Sur la question spécifique de l'autocensure, les résultats de l'enquête diffèrent de ceux publiés par le CAL, qui indiquent que 40 % des enseignants ont parfois - pour 28 % - ou souvent - pour 12 % - évité ou limité le champ de réflexion d'un sujet pour éviter toute complication par la suite.

Plusieurs hypothèses peuvent expliquer l'écart entre les résultats obtenus par le SGI et le CAL. D'abord, les deux enquêtes ont eu lieu à des moments différents: celle du CAL a été menée de novembre 2020 à janvier 2021, soit juste après l'assassinat de Samuel Paty le 16 octobre 2020. Sans doute, les émotions suscitées par cet événement ont influencé les réponses des enseignants. Ensuite, la portée et l'ampleur des enquêtes diffèrent, car 300 répondants du réseau Wallonie-Bruxelles Enseignement (WBE) ont participé à l'enquête du CAL, contre 2 300 répondants tous réseaux confondus pour celle du SGI, auxquels il convient d'ajouter 134 entretiens individuels.

En revanche, il est interpellant de constater dans l'enquête du SGI que les sujets qui seraient contestés sont semblables à ceux relevés par l'enquête du CAL. Il s'agit de thématiques liées à l'évolution des espèces et l'origine de la vie de l'univers, aux différents registres de discours et types de vérité, au rapport à l'autre dans ses différences culturelles, ethniques et religieuses, à l'orientation sexuelle et l'identité de genre, à l'égalité entre les humains ainsi qu'au totalitarisme et à la démocratie.

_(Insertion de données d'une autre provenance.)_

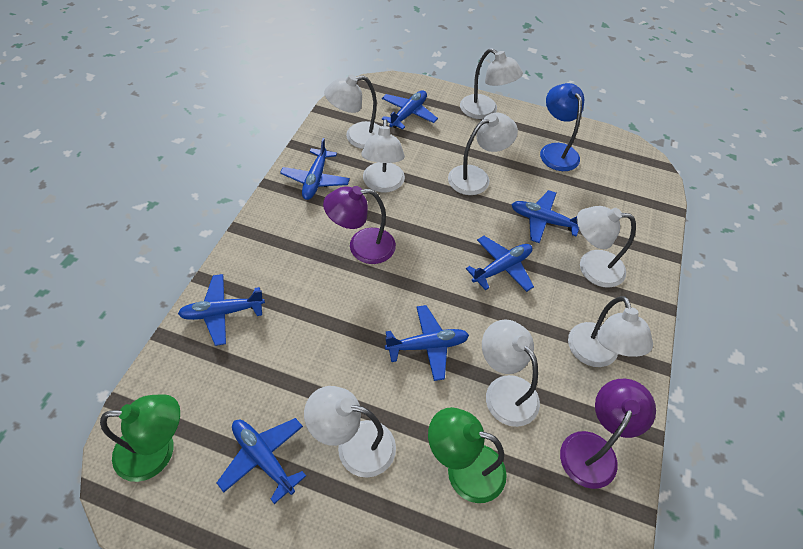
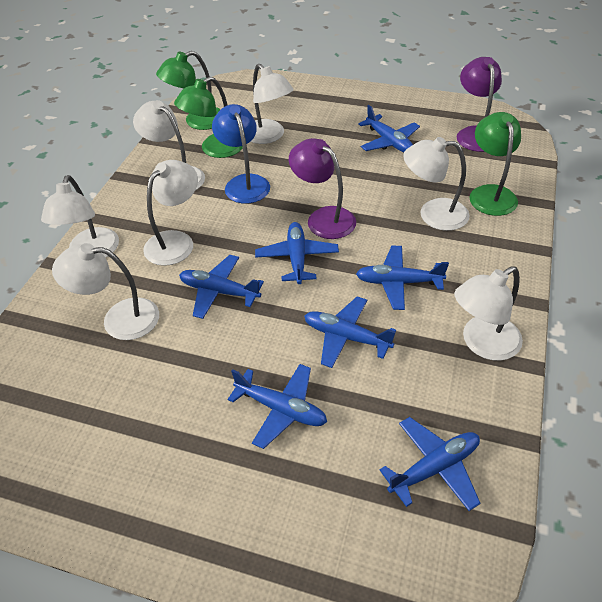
green lamp: 2 -> 3
white lamp: 8 -> 7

À la suite des constats posés lors de cette mission, le SGI formulera au gouvernement une série de recommandations: instaurer des formations et favoriser la participation des enseignants à des formations professionnelles continuées disciplinaires et interdisciplinaires abordant la contestation des savoirs; centraliser, sur le site www.e-classe.be et pour chaque discipline, des ressources actualisées existantes dans les mondes associatif et culturel; produire à l'attention des enseignants des ressources spécifiques aux savoirs faisant l'objet d'une autocensure et d'une contestation.

Dès lors, j'ai demandé au SGI, avec l'appui du Service général du numérique éducatif, d'entamer le processus d'élaboration de ces ressources en se calquant sur celui actuellement mis en œuvre dans le cadre de l'implémentation des référentiels du tronc commun.

Il convient donc de ne pas céder à l'affolement, mais de porter une attention soutenue sur cette question. Le travail est en cours au niveau de l'administration et nous donnerons des réponses et des suites très concrètes à ce problème.

Mme Stéphanie Cortisse (MR). - Comme vous, je suis assez étonnée de l'écart entre les résultats des deux enquêtes: d'après le SGI, 6,6 % d'enseignants déclarent s'autocensurer et, d'après le CAL, la proportion atteint 40 %. Le CAL a d'ailleurs signalé que 60 % des enseignants ressentent davantage une remise en question et un rejet de certains sujets entrant en confrontation avec les croyances des élèves. En France, une enquête avait été menée après le meurtre de Samuel Paty: 50 % des enseignants déclaraient s'autocensurer.

Est-ce dû à la crise sanitaire, car les cours étaient donnés moins souvent en présentiel?

Tout compte fait, la proportion de 6,6 % est déjà assez élevée. Il est intolérable que certains sujets fassent l'objet de contestations. Nous devons avoir une tolérance zéro à ce sujet: les enseignants doivent pouvoir s'exprimer librement et aborder tous les sujets avec leurs élèves. Il faudra suivre les recommandations du SGI. Pour ma part, je ne manquerai pas de suivre ce dossier avec attention.